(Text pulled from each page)
*** Block opens ***

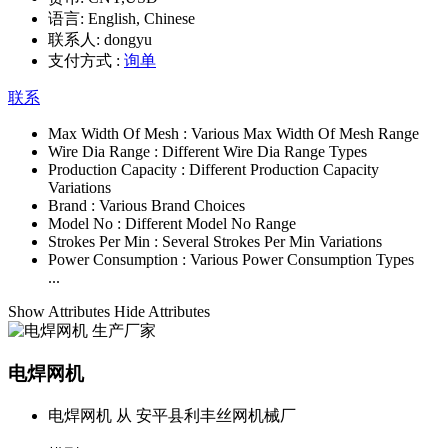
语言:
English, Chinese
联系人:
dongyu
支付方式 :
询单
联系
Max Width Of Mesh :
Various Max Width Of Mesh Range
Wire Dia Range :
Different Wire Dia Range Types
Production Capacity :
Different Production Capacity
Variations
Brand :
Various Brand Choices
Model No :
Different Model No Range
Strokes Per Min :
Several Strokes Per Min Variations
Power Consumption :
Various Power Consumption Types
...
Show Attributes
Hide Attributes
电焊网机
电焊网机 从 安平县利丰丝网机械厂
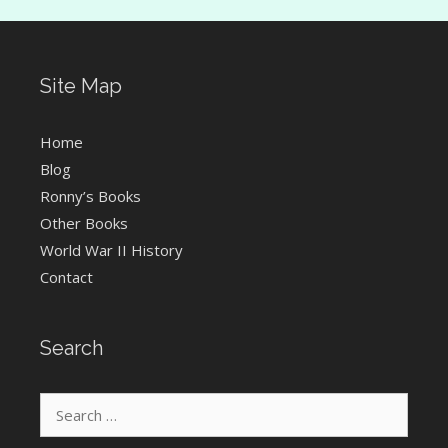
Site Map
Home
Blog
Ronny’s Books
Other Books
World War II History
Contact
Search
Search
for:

*** Block closes ***
*** Block opens ***

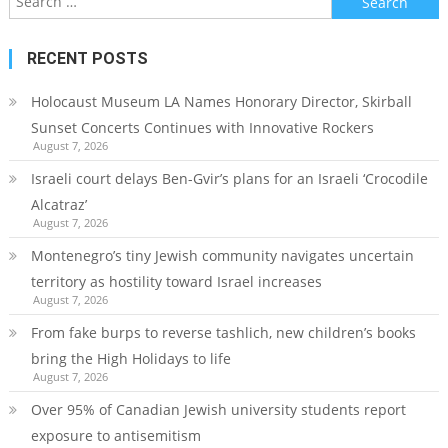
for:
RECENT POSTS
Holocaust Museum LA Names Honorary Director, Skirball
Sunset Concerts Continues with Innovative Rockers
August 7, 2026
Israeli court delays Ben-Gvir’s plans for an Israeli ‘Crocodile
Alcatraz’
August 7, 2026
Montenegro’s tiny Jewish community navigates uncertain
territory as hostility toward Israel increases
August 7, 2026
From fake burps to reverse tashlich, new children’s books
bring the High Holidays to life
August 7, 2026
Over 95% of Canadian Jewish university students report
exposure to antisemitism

*** Block closes ***

YOUR INSTRUCTIONS = Count the lines in the entries that include the word "Width". Give only the number.

RESULT OF THE TASK = 2